Work instruction |
What lines below hold the string "Шале"? Copy them all.

Saved data entries:
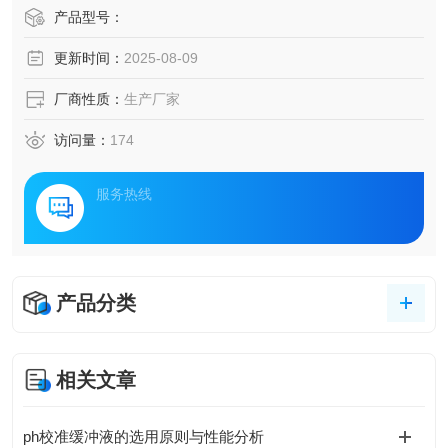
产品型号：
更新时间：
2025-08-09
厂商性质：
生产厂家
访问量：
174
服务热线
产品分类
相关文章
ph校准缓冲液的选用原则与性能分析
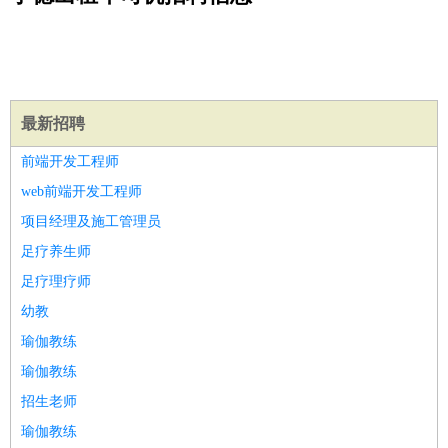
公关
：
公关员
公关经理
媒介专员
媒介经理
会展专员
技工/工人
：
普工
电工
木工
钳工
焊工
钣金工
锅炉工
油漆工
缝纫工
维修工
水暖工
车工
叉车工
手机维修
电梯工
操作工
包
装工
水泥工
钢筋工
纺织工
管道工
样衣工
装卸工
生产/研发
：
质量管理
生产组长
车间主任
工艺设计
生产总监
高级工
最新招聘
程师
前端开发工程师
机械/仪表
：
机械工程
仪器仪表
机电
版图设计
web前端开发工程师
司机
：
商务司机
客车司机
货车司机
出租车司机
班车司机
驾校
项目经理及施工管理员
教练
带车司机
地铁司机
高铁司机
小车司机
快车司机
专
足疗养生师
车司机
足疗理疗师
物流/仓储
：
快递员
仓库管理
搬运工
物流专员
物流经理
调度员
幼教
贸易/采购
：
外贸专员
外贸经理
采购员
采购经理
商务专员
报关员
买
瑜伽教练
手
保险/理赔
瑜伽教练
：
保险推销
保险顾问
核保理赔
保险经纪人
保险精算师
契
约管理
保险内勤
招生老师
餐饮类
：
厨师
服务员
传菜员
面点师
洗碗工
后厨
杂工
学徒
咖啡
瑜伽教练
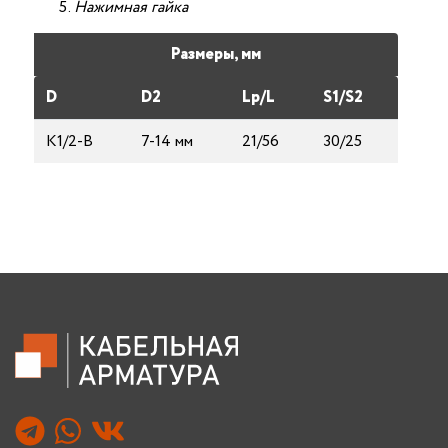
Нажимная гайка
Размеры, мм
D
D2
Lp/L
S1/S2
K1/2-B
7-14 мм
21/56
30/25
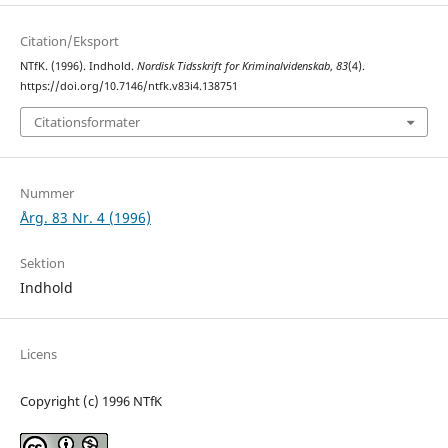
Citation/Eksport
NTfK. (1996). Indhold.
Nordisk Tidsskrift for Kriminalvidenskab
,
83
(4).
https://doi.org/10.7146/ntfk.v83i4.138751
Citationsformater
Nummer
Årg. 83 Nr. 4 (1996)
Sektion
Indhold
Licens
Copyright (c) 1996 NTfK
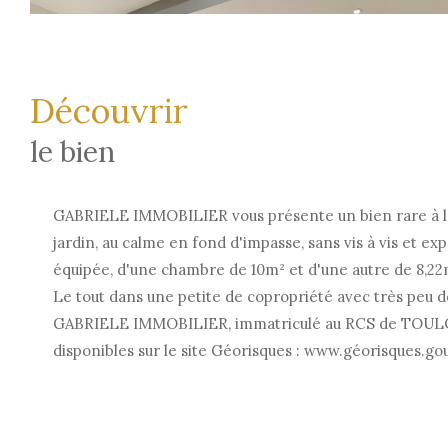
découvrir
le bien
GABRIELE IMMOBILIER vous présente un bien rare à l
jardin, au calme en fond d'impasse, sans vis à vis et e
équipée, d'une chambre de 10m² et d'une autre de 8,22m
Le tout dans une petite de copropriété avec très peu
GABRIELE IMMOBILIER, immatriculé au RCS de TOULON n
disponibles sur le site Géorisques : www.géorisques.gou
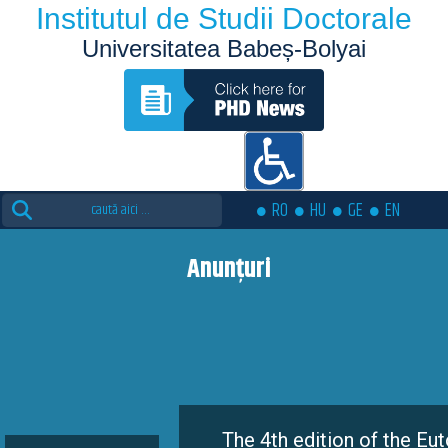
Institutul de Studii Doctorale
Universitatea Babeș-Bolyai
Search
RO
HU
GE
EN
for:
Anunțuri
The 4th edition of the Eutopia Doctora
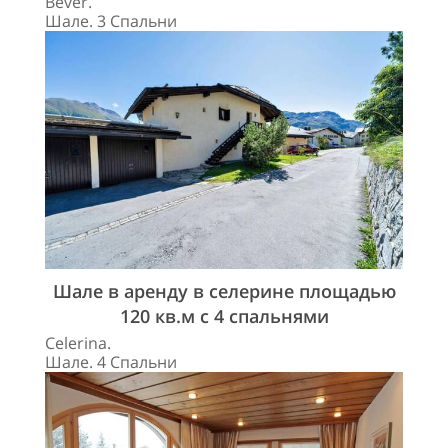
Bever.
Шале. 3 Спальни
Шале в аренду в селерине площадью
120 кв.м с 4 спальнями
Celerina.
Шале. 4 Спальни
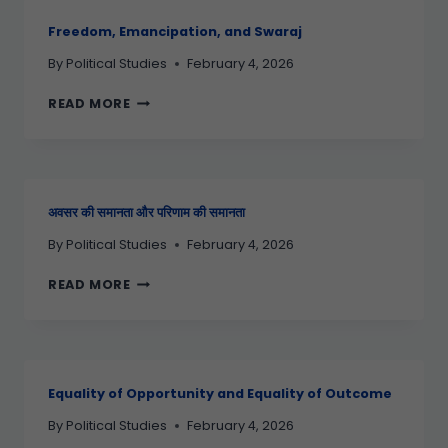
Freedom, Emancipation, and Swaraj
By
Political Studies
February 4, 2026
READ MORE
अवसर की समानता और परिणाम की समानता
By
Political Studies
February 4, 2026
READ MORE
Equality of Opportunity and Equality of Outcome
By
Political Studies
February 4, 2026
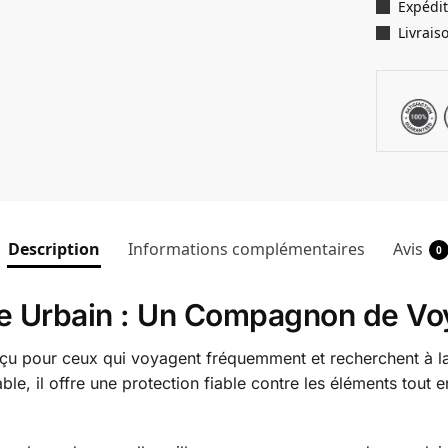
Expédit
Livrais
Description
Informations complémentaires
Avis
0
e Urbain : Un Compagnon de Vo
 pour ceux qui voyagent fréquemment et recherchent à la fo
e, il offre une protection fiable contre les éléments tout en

Answer space |
Шале. 3 Спальни
Шале в аренду в селерине площадью
Шале. 4 Спальни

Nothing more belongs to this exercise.